Netflix a une anomalie comparative que peu de gens ont notée : Disney, Warner, Universal — les studios traditionnels — génèrent des revenus significatifs du licensing et des consumer products. Netflix, malgré ses franchises massives, est longtemps resté très en retard sur cet axe.

Stranger Things, Money Heist, Squid Game, The Witcher — des franchises qui ont des dizaines de millions de fans. La question de ce que Netflix fait de cette audience au-delà du streaming est, structurellement, une question de milliards.

Ce que signifie “licensing” pour Netflix

Le licensing au sens large couvre tout ce qui se vend avec l’image d’une franchise : produits dérivés (vêtements, jouets, objets), partenariats cross-brand, expériences physiques (parcs à thème, escape games), jeux vidéo, live events.
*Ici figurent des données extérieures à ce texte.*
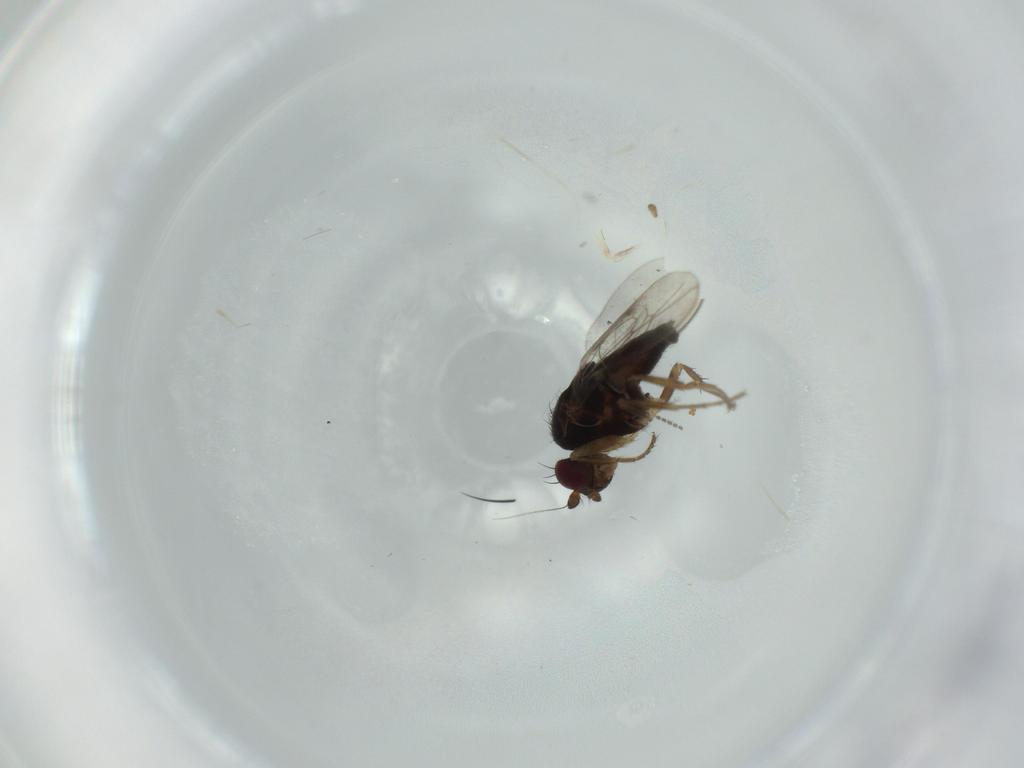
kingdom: Animalia
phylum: Arthropoda
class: Insecta
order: Diptera
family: Sphaeroceridae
Netflix a développé Netflix Consumer Products pour adresser cet espace. Les premiers mouvements — des pop-up stores Stranger Things, des collections vêtements en collaboration avec des marques, des jeux vidéo mobiles basés sur ses franchises — montrent la direction.

La logique est solide : chaque euro dépensé dans la production d’un contenu Netflix crée de la valeur au-delà du streaming si le contenu génère des fans passionnés. Le licensing est le moyen de capturer cette valeur résiduelle.

Le défi : construire une culture de franchise

Disney a mis des décennies à construire ce qu’il est : une machine à franchises où chaque nouveau personnage est pensé dès sa conception pour générer des produits, des parcs, des expériences. Pixar, Marvel, Star Wars — chaque IP est un univers économique.

Netflix produit des contenus — beaucoup de contenus — mais avec un modèle de production différent. Le volume de production rend difficile de traiter chaque franchise avec la profondeur qu’un Disney ou un Universal lui donnent.

La sélection est donc le premier défi : quelles franchises valent l’investissement en licensing profond ? Stranger Things a été la réponse évidente pendant des années. Squid Game a montré une capacité à générer de l’enthousiasme global. Wednesday a construit une audience très large, très jeune. Ce sont des candidats crédibles.

Les jeux vidéo comme axe structurant

Netflix a intégré les jeux mobiles dans son abonnement — une décision qui semblait anecdotique au départ mais qui prend de l’ampleur. Des jeux basés sur ses franchises, mais aussi des jeux indépendants de ses séries.

La logique n’est pas d’être un éditeur de jeux. C’est d’allonger l’engagement avec les franchises et de créer un facteur de rétention supplémentaire sur l’abonnement. Si jouer à un jeu Netflix vous fait renouveler votre abonnement un mois de plus, le jeu a fait son travail.

À terme, le jeu vidéo est aussi un media storytelling où Netflix pourrait développer des histoires en dehors du format série/film. C’est une ambition encore embryonnaire, mais cohérente avec la direction.

Ce que ça dit de Netflix en 2026

Netflix n’est plus une plateforme de streaming cherchant à survivre à la concurrence. C’est un studio de entertainment qui cherche à construire des univers culturels durables.

Le licensing est l’un des indicateurs de cette transformation. Quand une plateforme commence à penser à la vie de ses franchises au-delà de l’écran, c’est qu’elle ne pense plus seulement à l’audience du lendemain — elle pense à l’héritage culturel.

C’est une posture ambitieuse. La question est de savoir si Netflix a la discipline éditoriale pour sélectionner, investir, et protéger les franchises qui méritent ce traitement. Le volume est le risque permanent.